--- START ---

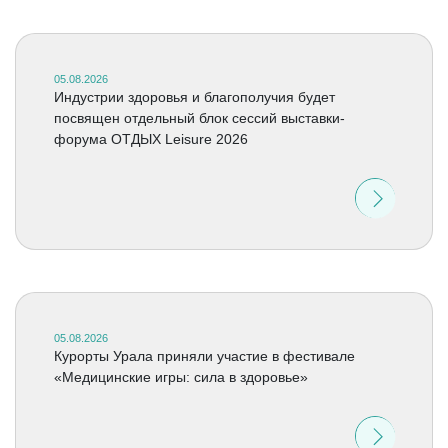
05.08.2026
Индустрии здоровья и благополучия будет
посвящен отдельный блок сессий выставки-
форума ОТДЫХ Leisure 2026
05.08.2026
Курорты Урала приняли участие в фестивале
«Медицинские игры: сила в здоровье»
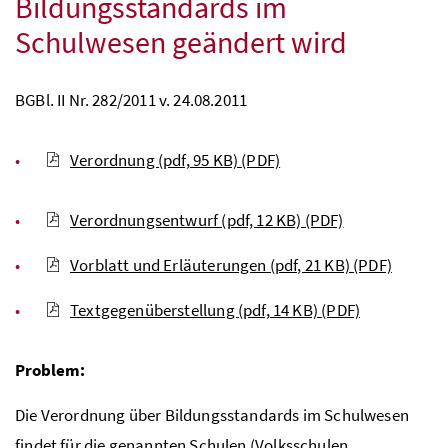
Bildungsstandards im
Schulwesen geändert wird
BGBl. II Nr. 282/2011 v. 24.08.2011
Verordnung (pdf, 95 KB)
(PDF)
Verordnungsentwurf (pdf, 12 KB)
(PDF)
Vorblatt und Erläuterungen (pdf, 21 KB)
(PDF)
Textgegenüberstellung (pdf, 14 KB)
(PDF)
Problem:
Die Verordnung über Bildungsstandards im Schulwesen
findet für die genannten Schulen (Volksschulen,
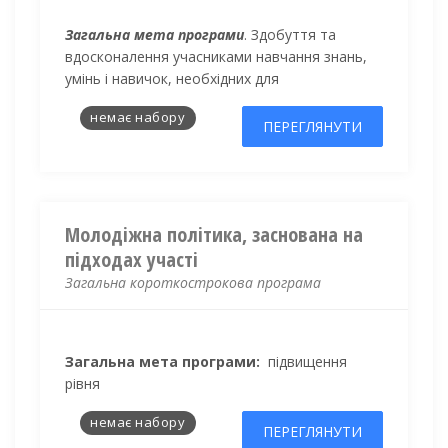
Загальна мета програми
.
Здобуття та
вдосконалення учасниками навчання знань,
умінь і навичок, необхідних для
немає набору
ПЕРЕГЛЯНУТИ
Молодіжна політика, заснована на
підходах участі
Загальна короткострокова програма
Загальна мета програми:
п
ідвищення
рівня
немає набору
ПЕРЕГЛЯНУТИ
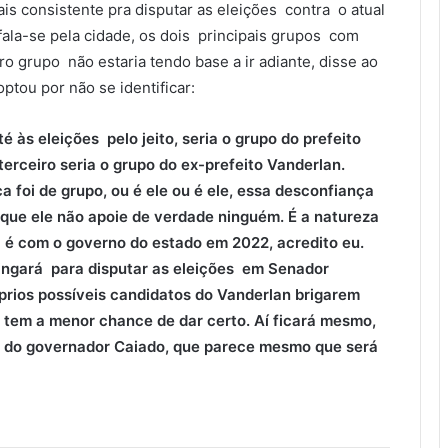
s consistente pra disputar as eleições contra o atual
 fala-se pela cidade, os dois principais grupos com
ro grupo não estaria tendo base a ir adiante, disse ao
tou por não se identificar:
é às eleições pelo jeito, seria o grupo do prefeito
terceiro seria o grupo do ex-prefeito Vanderlan.
foi de grupo, ou é ele ou é ele, essa desconfiança
que ele não apoie de verdade ninguém. É a natureza
e é com o governo do estado em 2022, acredito eu.
ingará para disputar as eleições em Senador
prios possíveis candidatos do Vanderlan brigarem
o tem a menor chance de dar certo. Aí ficará mesmo,
o do governador Caiado, que parece mesmo que será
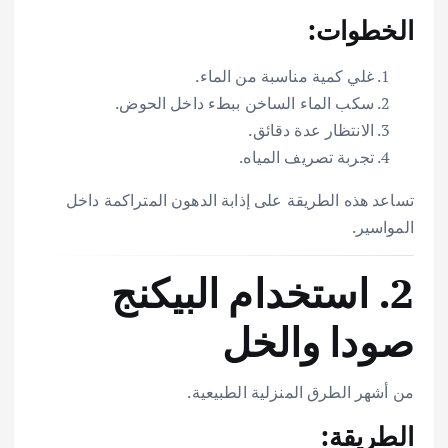
الخطوات:
غلي كمية مناسبة من الماء.
سكب الماء الساخن ببطء داخل الحوض.
الانتظار عدة دقائق.
تجربة تصريف المياه.
تساعد هذه الطريقة على إذابة الدهون المتراكمة داخل
المواسير.
2. استخدام البيكنج
صودا والخل
من أشهر الطرق المنزلية الطبيعية.
الطريقة:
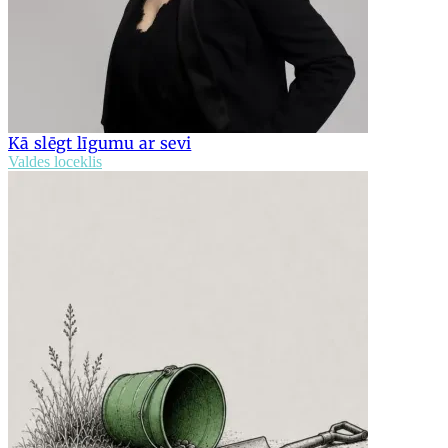
Kā slēgt līgumu ar sevi
Valdes loceklis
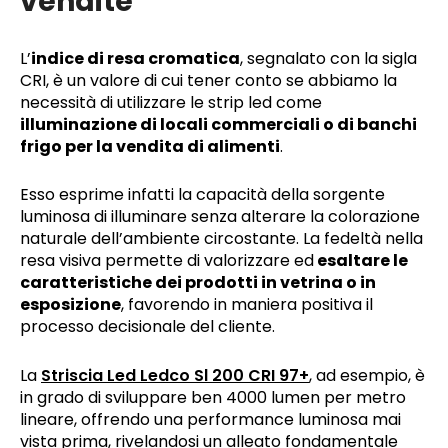
vendite
L’
indice di resa cromatica
, segnalato con la sigla
CRI, è un valore di cui tener conto se abbiamo la
necessità di utilizzare le strip led come
illuminazione di locali commerciali o di banchi
frigo per la vendita di alimenti
.
Esso esprime infatti la capacità della sorgente
luminosa di illuminare senza alterare la colorazione
naturale dell’ambiente circostante. La fedeltà nella
resa visiva permette di valorizzare ed
esaltare le
caratteristiche dei prodotti in vetrina o in
esposizione
, favorendo in maniera positiva il
processo decisionale del cliente.
La
Striscia Led Ledco Sl 200 CRI 97+
, ad esempio, è
in grado di sviluppare ben 4000 lumen per metro
lineare, offrendo una performance luminosa mai
vista prima, rivelandosi un alleato fondamentale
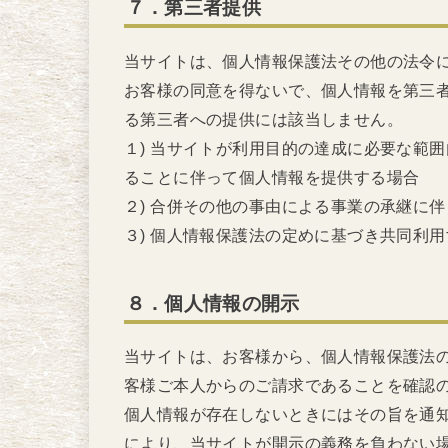
７．第三者提供
当サイトは、個人情報保護法その他の法令
お客様の同意を得ないで、個人情報を第三
る第三者への提供には該当しません。
１) 当サイトが利用目的の達成に必要な範
ることに伴って個人情報を提供する場合
２) 合併その他の事由による事業の承継に
３) 個人情報保護法の定めに基づき共同利
８．個人情報の開示
当サイトは、お客様から、個人情報保護法
客様ご本人からのご請求であることを確認
個人情報が存在しないときにはその旨を通
により、当サイトが開示の義務を負わない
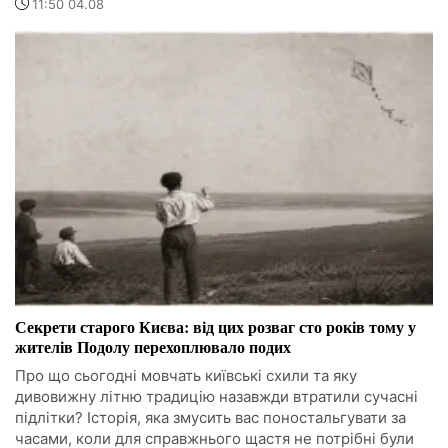
11:50 04.08
Секрети старого Києва: від цих розваг сто років тому у
жителів Подолу перехоплювало подих
Про що сьогодні мовчать київські схили та яку
дивовижну літню традицію назавжди втратили сучасні
підлітки? Історія, яка змусить вас поностальгувати за
часами, коли для справжнього щастя не потрібні були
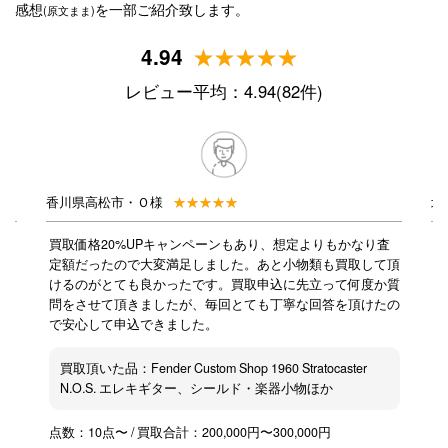
感想
を一部ご紹介致します。
(原文まま)
4.94
レビュー平均：4.94(82件)
香川県高松市・Ｏ様
北
ご感
買取価格20%UPキャンペーンもあり、想定よりもかなり査
地
音楽
定額だったので大変満足しました。あと小物類も買取して頂
イ
ゴミ
けるのがとても良かったです。買取申込に先立って何度か質
た
とい
問をさせて頂きましたが、毎回とても丁寧な回答を頂けたの
も
思い
で安心して申込できました。
し
のサ
即
梱包
説
買取頂いた品：Fender Custom Shop 1960 Stratocaster
でサ
N.O.S. エレキギター、シールド・楽器小物ほか
時に
しく
点数：10点〜 / 買取合計：200,000円〜300,000円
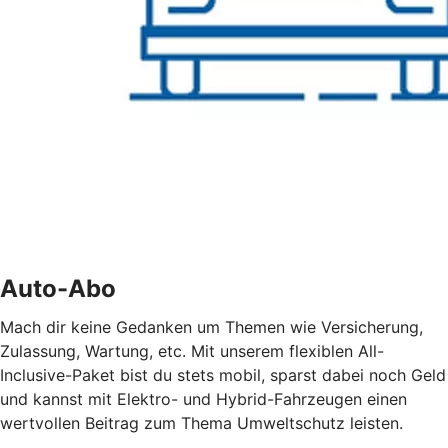
Auto-Abo
Mach dir keine Gedanken um Themen wie Versicherung,
Zulassung, Wartung, etc. Mit unserem flexiblen All-
Inclusive-Paket bist du stets mobil, sparst dabei noch Geld
und kannst mit Elektro- und Hybrid-Fahrzeugen einen
wertvollen Beitrag zum Thema Umweltschutz leisten.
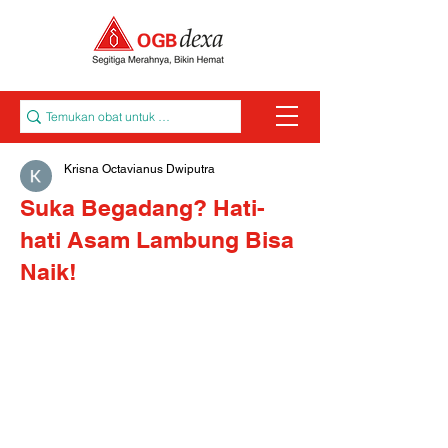
Krisna Octavianus Dwiputra
Suka Begadang? Hati-
hati Asam Lambung Bisa
Naik!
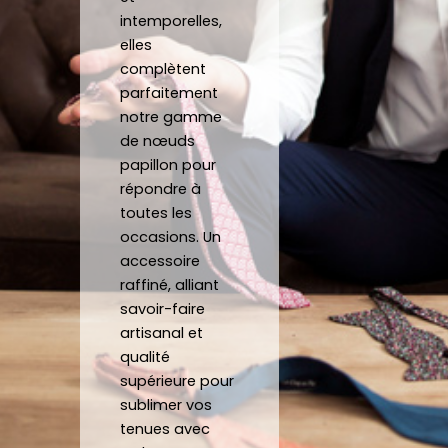
crava
nd 
gratu
co
intemporelles,
te 12 
parfa
item
j'a
elles
heure
item
ent 
off
complètent
s
ent à 
un 
un 
parfaitement
mes 
Noeu
su
notre gamme
de nœuds
atten
d sur 
ca
papillon pour
tes.
mesu
au
répondre à
C’est 
re.
toutes les
un 
occasions. Un
plaisir 
Je 
accessoire
de 
reco
raffiné, alliant
pouv
mma
savoir-faire
oir 
nde 
artisanal et
porte
forte
qualité
r des 
ment 
supérieure pour
noeu
!
sublimer vos
ds 
Merci 
tenues avec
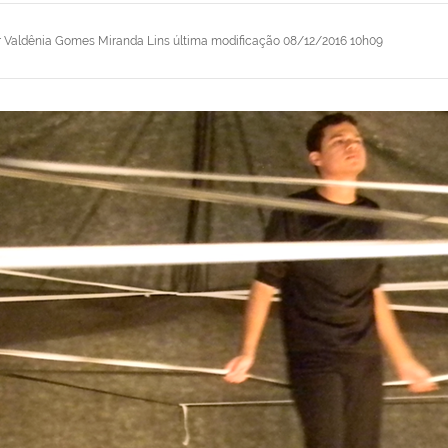
r
Valdênia Gomes Miranda Lins
última modificação
08/12/2016 10h09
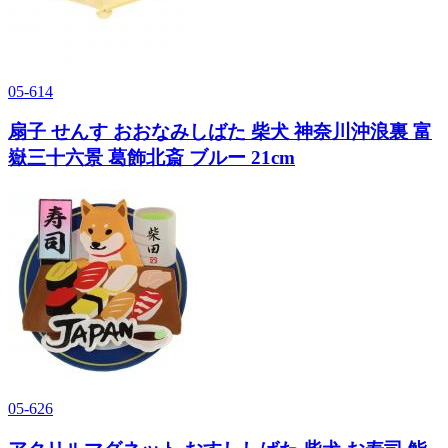
05-614
扇子 せんす おおなみしばた 柴犬 神奈川沖浪裏 富
嶽三十六景 葛飾北斎 ブルー 21cm
05-626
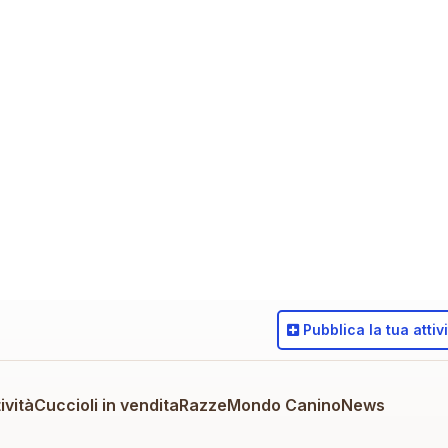
Pubblica
la tua attiv
ività
Cuccioli in vendita
Razze
Mondo Canino
News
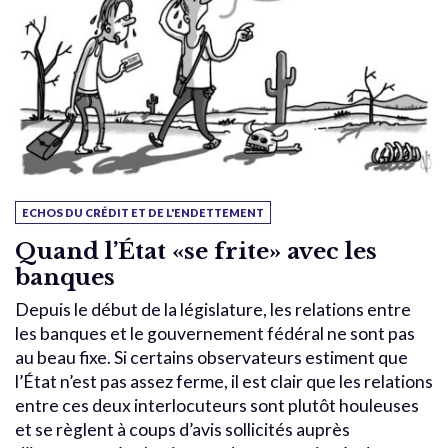
ECHOS DU CRÉDIT ET DE L'ENDETTEMENT
Quand l’État «se frite» avec les
banques
Depuis le début de la législature, les relations entre
les banques et le gouvernement fédéral ne sont pas
au beau fixe. Si certains observateurs estiment que
l’État n’est pas assez ferme, il est clair que les relations
entre ces deux interlocuteurs sont plutôt houleuses
et se règlent à coups d’avis sollicités auprès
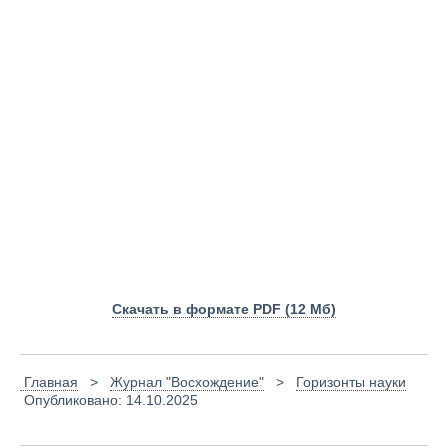
Скачать в формате PDF (12 Мб)
Главная
>
Журнал "Восхождение"
>
Горизонты науки
Опубликовано: 14.10.2025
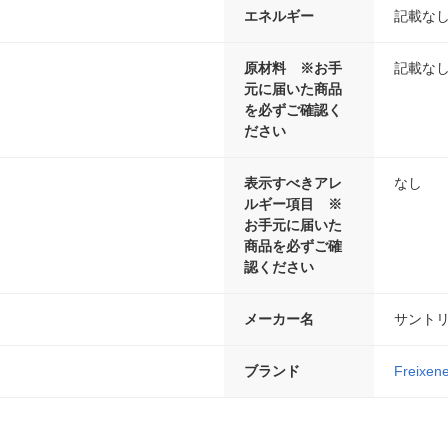
エネルギー
記載な
原材料 ※お手
記載な
元に届いた商品
を必ずご確認く
ださい
表示すべきアレ
なし
ルギー項目 ※
お手元に届いた
商品を必ずご確
認ください
メーカー名
サント
ブランド
Freixene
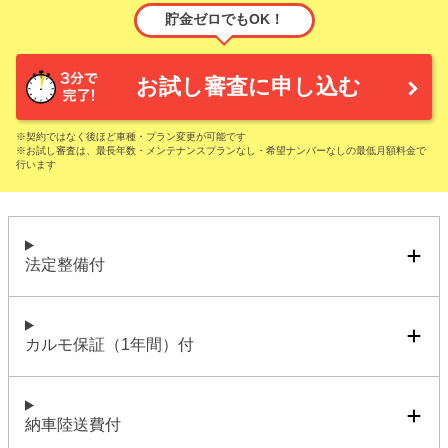
貯金ゼロでもOK！
お試し審査に申し込む
※契約ではなく後ほど車種・プラン変更が可能です
※お試し審査は、最長年数・メンテナンスプランなし・希望ナンバーなしの最低月額料金で
行います
法定整備付
カルモ保証（1年間）付
納車陸送費付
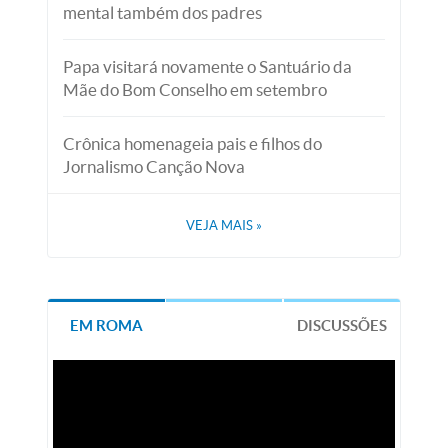
mental também dos padres
Papa visitará novamente o Santuário da
Mãe do Bom Conselho em setembro
Crônica homenageia pais e filhos do
Jornalismo Canção Nova
VEJA MAIS
»
EM ROMA
DISCUSSÕES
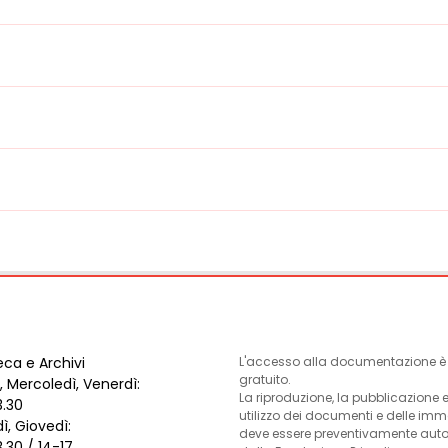
eca e Archivi
L'accesso alla documentazione è l
gratuito.
, Mercoledì, Venerdì:
La riproduzione, la pubblicazione 
3.30
utilizzo dei documenti e delle im
ì, Giovedì:
deve essere preventivamente auto
3.30 / 14-17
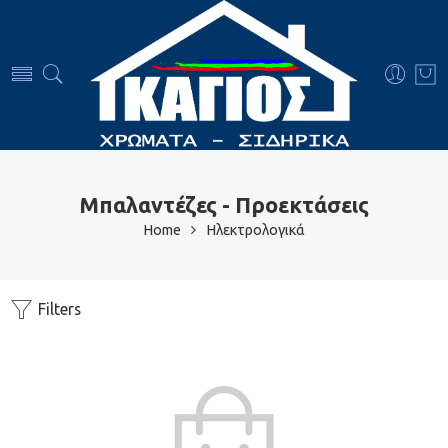
Μπαλαντέζες - Προεκτάσεις
Home
Ηλεκτρολογικά
Filters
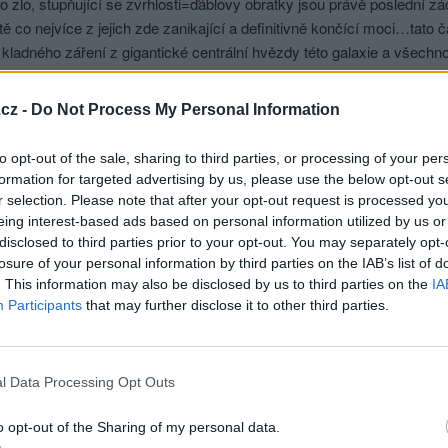
 zlo, stupňující se zvrhlosti=ďáblovy obratky jsou právě poslední z
tě co nejvíce z jejich zde zanikající a definitivně končící moci…tato 
 kladného záření z gigantické centrální hvězdy této galaxie a všechn
 zlé tolik šílí a pokouší se mnohem tvrdšími způsoby se zde ještě něj
arné pokusy o udržení stávající vlády zel a temnot na planetě a v ne
cz -
Do Not Process My Personal Information
 pekelných světů odtud co nejvíce lidských duší…světlo zde přebírá žez
na starých životních materialistických negativních základech a nemí
to opt-out of the sale, sharing to third parties, or processing of your per
ké, duchovní, niterné, všeoblímající, laskavé, slabším napomáhajíc
formation for targeted advertising by us, please use the below opt-out s
le nesnesou a neunesou, jeden bude vzat, druhý zanechán, obilí půjde
r selection. Please note that after your opt-out request is processed y
 oněch dnech také bude jako za dnů Noeho -je to potopa morální, po
eing interest-based ads based on personal information utilized by us or
 a nakonec přijde i globální potopa fyzická, celoplanetární…PO­TOPA.
disclosed to third parties prior to your opt-out. You may separately opt-
losure of your personal information by third parties on the IAB’s list of
á budova této staré a odcházející pidlivilizace postavená odpočátku
. This information may also be disclosed by us to third parties on the
IA
out, aby mohla býti započata výstavba budovy nové a to na skále..!!
Participants
that may further disclose it to other third parties.
ní NWO, čili žádné takovéto dnešní žalostné a prachbídné Covid-tota
novými záplatami, které jedině uspíší roztrhání se starého kabátu 
l Data Processing Opt Outs
sit se a odpovědět
o opt-out of the Sharing of my personal data.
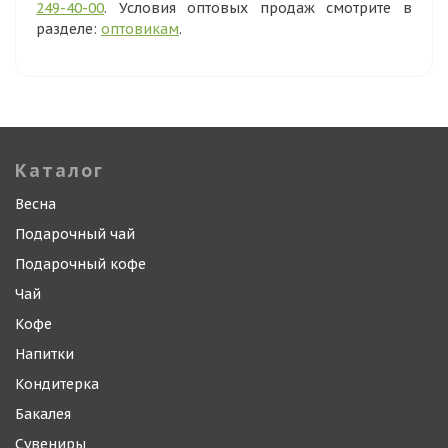
249-40-00
. Условия оптовых продаж смотрите в
разделе:
оптовикам
.
Каталог
Весна
Подарочный чай
Подарочный кофе
Чай
Кофе
Напитки
Кондитерка
Бакалея
Сувениры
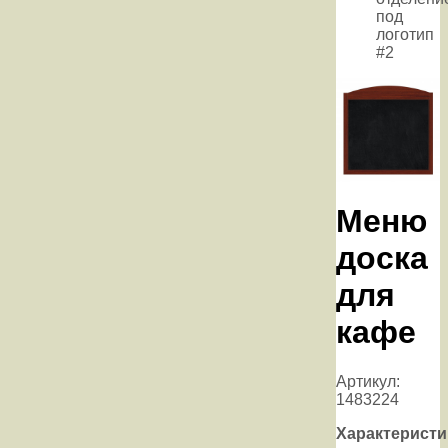
под
логотип
#2
Меню
доска
для
кафе
Артикул:
1483224
Характеристи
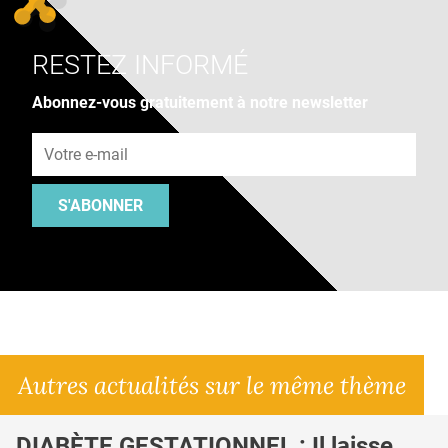
RESTEZ INFORMÉ
Abonnez-vous gratuitement à notre newsletter
Adresse e-mail
S'ABONNER
Autres actualités sur le même thème
DIABÈTE GESTATIONNEL : Il laisse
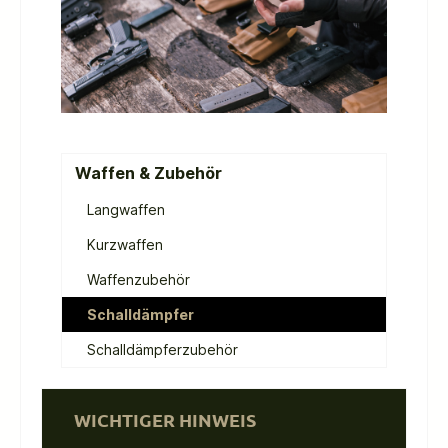
Waffen & Zubehör
Langwaffen
Kurzwaffen
Waffenzubehör
Schalldämpfer
Schalldämpferzubehör
WICHTIGER HINWEIS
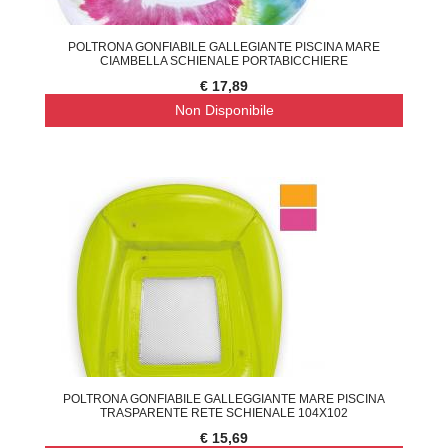
POLTRONA GONFIABILE GALLEGIANTE PISCINA MARE
CIAMBELLA SCHIENALE PORTABICCHIERE
€ 17,89
Non Disponibile
POLTRONA GONFIABILE GALLEGGIANTE MARE PISCINA
TRASPARENTE RETE SCHIENALE 104X102
€ 15,69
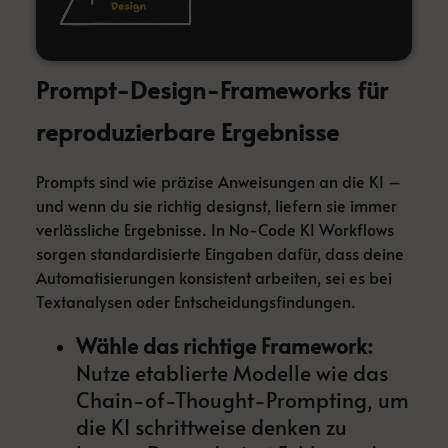
Prompt-Design-Frameworks für
reproduzierbare Ergebnisse
Prompts sind wie präzise Anweisungen an die KI –
und wenn du sie richtig designst, liefern sie immer
verlässliche Ergebnisse. In No-Code KI Workflows
sorgen standardisierte Eingaben dafür, dass deine
Automatisierungen konsistent arbeiten, sei es bei
Textanalysen oder Entscheidungsfindungen.
Wähle das richtige Framework:
Nutze etablierte Modelle wie das
Chain-of-Thought-Prompting, um
die KI schrittweise denken zu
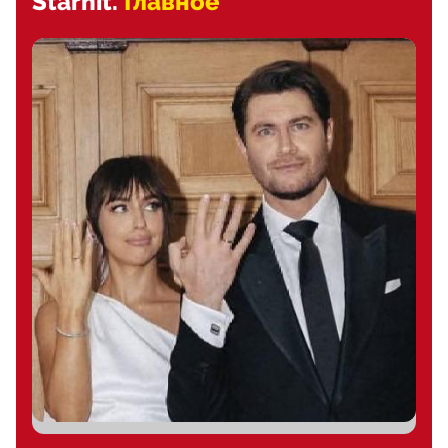
Starhit.
Главное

--- END ---

▸ **What is required**
Gather every line of the rows above that contains the word "Bildungsstandards" and copy each such line.

▸ **Your response**
Bildungsstandards im
Die Verordnung über Bildungsstandards im Schulwesen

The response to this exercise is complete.